= Tasks to complete =
A: Please transcribe the stretch of the opinion from "Dukeshane Torres Palk, in" through "WILLHITE, J.".
B: Name every person the opinion lists as counsel for the respondent.

BEGIN Supplied passage

Opinion
NOT TO BE PUBLISHED
APPEAL from a judgment of the Superior Court of Los Angeles County, Los Angeles County Super. Ct. No. MC017270, Alan S. Rosenfield, Judge.
Dukeshane Torres Palk, in pro. per., for Plaintiff and Appellant.
Edmund G. Brown, Jr., Attorney General, James M. Humes, Chief Assistant Attorney General, James Schiavenza, Assistant Attorney General, Richard Rojo and Heidi T. Salerno, Deputy Attorneys General, for Plaintiff and Respondent.
WILLHITE, J.
INTRODUCTION
Plaintiff and appellant Dukeshane Torres Palk is incarcerated in state prison. In pro. per., he filed a personal injury action. The trial court dismissed the lawsuit after plaintiff failed to attend two court hearings. On this record, the dismissal was an abuse of discretion. An indigent prisoner who files a bona fide civil action has a right to meaningful access to the courts. (Wantuch v. Davis (1995) 32 Cal.App.4th 786 (Wantuch).) Here, plaintiff apprised the court of his incarcerated status and sought its help in arranging a telephonic appearance. Because the trial court failed to make any effort to implement plaintiff’s right to access, we reverse the order of dismissal and remand for further proceedings.
FACTUAL AND PROCEDURAL BACKGROUND
Plaintiff is incarcerated at Avenal State Prison.
On April 24, 2006, plaintiff filed a personal injury action against several members of the California Department of Corrections and Rehabilitation (defendants). In addition, he filed a “Forma Pauperis Order.” The trial court set a case management conference (CMC) for September 11.
A subsequent minute order issued by the trial court notes “that a fee waiver [was] granted by the clerk at the inception of the case.”
All dates refer to 2006.

END Supplied passage
BEGIN Supplied information

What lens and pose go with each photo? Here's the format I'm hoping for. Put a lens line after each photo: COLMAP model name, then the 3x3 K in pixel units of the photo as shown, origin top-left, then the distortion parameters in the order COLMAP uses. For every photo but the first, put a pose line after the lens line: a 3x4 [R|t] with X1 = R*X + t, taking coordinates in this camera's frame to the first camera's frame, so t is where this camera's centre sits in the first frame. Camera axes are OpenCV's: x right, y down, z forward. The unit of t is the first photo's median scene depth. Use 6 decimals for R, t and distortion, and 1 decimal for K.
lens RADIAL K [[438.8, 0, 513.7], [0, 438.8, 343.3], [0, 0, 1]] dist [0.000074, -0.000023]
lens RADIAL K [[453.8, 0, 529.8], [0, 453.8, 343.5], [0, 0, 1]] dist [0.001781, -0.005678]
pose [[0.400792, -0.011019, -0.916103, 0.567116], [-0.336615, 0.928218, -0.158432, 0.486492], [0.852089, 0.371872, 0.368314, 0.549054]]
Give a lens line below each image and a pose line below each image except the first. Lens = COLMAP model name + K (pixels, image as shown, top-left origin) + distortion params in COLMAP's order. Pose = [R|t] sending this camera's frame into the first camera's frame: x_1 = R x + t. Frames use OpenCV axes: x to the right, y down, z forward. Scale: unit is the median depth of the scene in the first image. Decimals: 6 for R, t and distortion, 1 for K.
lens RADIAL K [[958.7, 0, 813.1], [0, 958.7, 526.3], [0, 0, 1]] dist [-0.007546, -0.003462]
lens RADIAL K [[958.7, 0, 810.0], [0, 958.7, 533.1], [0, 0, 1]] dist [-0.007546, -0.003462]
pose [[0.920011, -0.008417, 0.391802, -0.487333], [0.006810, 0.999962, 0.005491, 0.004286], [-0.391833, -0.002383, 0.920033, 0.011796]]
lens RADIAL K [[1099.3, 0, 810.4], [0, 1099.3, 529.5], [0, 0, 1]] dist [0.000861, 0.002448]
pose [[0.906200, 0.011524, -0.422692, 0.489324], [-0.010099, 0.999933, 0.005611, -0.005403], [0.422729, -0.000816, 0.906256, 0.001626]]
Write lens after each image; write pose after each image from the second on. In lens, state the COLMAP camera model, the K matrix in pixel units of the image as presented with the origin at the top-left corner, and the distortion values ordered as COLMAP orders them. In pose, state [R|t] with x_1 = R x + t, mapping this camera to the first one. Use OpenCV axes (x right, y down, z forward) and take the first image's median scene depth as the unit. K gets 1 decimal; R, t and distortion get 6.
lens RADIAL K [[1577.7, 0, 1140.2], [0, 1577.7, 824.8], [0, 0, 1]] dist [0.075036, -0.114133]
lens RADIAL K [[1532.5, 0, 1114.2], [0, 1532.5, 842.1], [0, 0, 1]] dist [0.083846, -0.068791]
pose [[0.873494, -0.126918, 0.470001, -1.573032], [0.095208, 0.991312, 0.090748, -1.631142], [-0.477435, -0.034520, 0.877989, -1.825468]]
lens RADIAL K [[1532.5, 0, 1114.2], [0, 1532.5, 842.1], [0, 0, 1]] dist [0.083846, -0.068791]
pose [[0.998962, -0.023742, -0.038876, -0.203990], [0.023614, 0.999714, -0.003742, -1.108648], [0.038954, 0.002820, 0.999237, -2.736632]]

END Supplied information

= Outputs for the tasks =
A:
Dukeshane Torres Palk, in pro. per., for Plaintiff and Appellant.
Edmund G. Brown, Jr., Attorney General, James M. Humes, Chief Assistant Attorney General, James Schiavenza, Assistant Attorney General, Richard Rojo and Heidi T. Salerno, Deputy Attorneys General, for Plaintiff and Respondent.
WILLHITE, J.

B:
Edmund G. Brown, Jr.
James M. Humes
James Schiavenza
Richard Rojo
Heidi T. Salerno